Installation Guide

Requirements

ChainerMN depends on the following software libraries: CUDA-Aware MPI, NVIDIA NCCL, and a few Python packages including CuPy and MPI4py.

Note

In Chainer v5, ChainerMN became a part of Chainer package. Installing Chainer (pip install chainer) automatically makes ChainerMN available. Note that you still need to separately install requirements described below to actually run code using ChainerMN.

Before upgrading from Chainer v4 to v5 or later, make sure to remove existing chainermn package (pip uninstall chainermn).

CUDA-Aware MPI

ChainerMN relies on MPI. In particular, for efficient communication between GPUs, it uses CUDA-aware MPI. For details about CUDA-aware MPI, see this introduction article. (If you use only the CPU mode, MPI does not need to be CUDA-Aware. See Installation on Non-GPU Environments for more details.)

The CUDA-aware features depend on several MPI packages, which need to be configured and built properly.

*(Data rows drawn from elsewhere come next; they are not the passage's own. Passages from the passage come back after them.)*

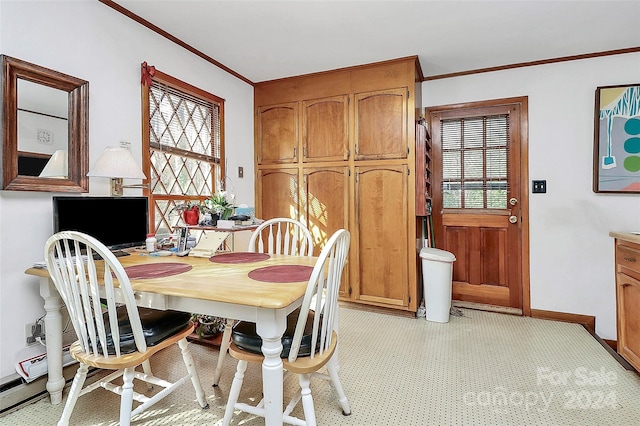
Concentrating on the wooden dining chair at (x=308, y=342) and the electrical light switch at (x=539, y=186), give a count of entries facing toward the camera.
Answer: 1

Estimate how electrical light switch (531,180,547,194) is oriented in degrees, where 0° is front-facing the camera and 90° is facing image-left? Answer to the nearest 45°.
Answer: approximately 0°

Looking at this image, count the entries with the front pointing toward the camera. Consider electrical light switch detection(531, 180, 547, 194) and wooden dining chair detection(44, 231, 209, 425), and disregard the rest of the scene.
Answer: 1

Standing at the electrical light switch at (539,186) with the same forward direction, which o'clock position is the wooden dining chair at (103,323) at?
The wooden dining chair is roughly at 1 o'clock from the electrical light switch.

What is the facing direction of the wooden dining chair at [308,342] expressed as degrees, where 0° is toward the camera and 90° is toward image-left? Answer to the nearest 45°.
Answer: approximately 135°

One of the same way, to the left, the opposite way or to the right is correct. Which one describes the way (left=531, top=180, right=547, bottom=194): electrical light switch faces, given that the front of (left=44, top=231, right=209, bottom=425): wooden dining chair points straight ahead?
the opposite way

The following are examples of Open MPI and MVAPICH.

Open MPI (for details, see Open MPI’s official instructions):

$ ./configure --with-cuda
$ make -j4
$ sudo make install

MVAPICH (for details, see Mvapich’s official instructions):

$ ./configure --enable-cuda
$ make -j4
$ sudo make install
$ export MV2_USE_CUDA=1  # Should be set all the time when using ChainerMN

NCCL

Note

If you are installing CuPy using wheels (i.e., pip install cupy-cudaXX where XX is the CUDA version), you don’t have to install NCCL manually. The latest NCCL 2.x library is bundled with CuPy wheels.

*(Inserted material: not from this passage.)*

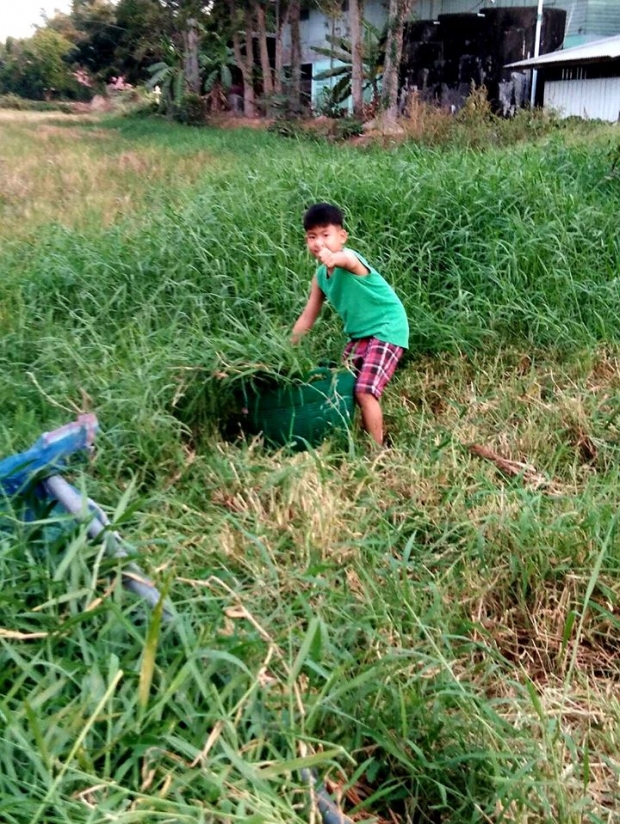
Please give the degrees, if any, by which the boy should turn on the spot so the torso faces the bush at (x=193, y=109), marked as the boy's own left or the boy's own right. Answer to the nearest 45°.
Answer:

See CuPy Installation Guide for the detailed steps to install CuPy.

To enable efficient intra- and inter-node GPU-to-GPU communication, we use NVIDIA Collective Communications Library (NCCL). See NCCL’s official instructions for installation.

ChainerMN requires NCCL even if you have only one GPU per node. The only exception is when you run ChainerMN on CPU-only environments. See Installation on Non-GPU Environments for more details.

Note

We reccomend NCCL 2 but NCCL 1 can be used. However, for NCCL 1, PureNcclCommunicator is not supported in ChainerMN. If you use NCCL 1, please properly configure environment variables to expose NCCL both when you install and use ChainerMN. Typical configurations should look like the following:

export NCCL_ROOT=<path to NCCL directory>
export CPATH=$NCCL_ROOT/include:$CPATH
export LD_LIBRARY_PATH=$NCCL_ROOT/lib/:$LD_LIBRARY_PATH
export LIBRARY_PATH=$NCCL_ROOT/lib/:$LIBRARY_PATH

If you change the version of NCCL installed, you have to reinstall CuPy. Because, current ChainerMN applies CuPy to use NCCL. See CuPy official instructions for reinstalltion.

MPI4py

You can install MPI4py by:

$ pip install mpi4py

Please make be sure to properly configure environment variables so that MPI is available at installation time, because MPI4py links to MPI library at installation time. In particular, if you have multiple MPI implementations installed in your environment, please expose the implementation that you want to use both when you install and use ChainerMN.

CuPy

Chainer and ChainerMN rely on CuPy to use GPUs. Please refer to CuPy Installation Guide for the detailed steps to install CuPy.

In most cases it is recommended to install CuPy using wheel distribution (precompiled binary) rather than source distribution. If you are installing from source, NCCL library must be installed before installing CuPy to enable NCCL feature in CuPy. Refer to NCCL for the installation steps of NCCL library. See Check if NCCL is enabled in CuPy, if you want to check whether NCCL is enabled in your CuPy.

Chainer and ChainerMN can be installed without CuPy, in which case the corresponding features are not available. See Installation on Non-GPU Environments for more details.

Tested Environments

We tested ChainerMN on all the following environments.

  • OS

    • Ubuntu 14.04 LTS 64bit

    • Ubuntu 16.04 LTS 64bit

  • Python 2.7.13, 3.5.1, 3.6.1

  • MPI

    • openmpi 2.1.2

  • MPI4py 3.0.0

  • NCCL 2.2.13

Installation on Non-GPU Environments

Users who want to try ChainerMN in CPU-only environment may skip installation of CuPy. Non-GPU set up may not be performant as GPU-enabled set up, but would be useful for testing or debugging training program in non-GPU environment such as laptops or CI jobs.

In this case, the MPI does not have to be CUDA-aware. Only naive communicator works with the CPU mode.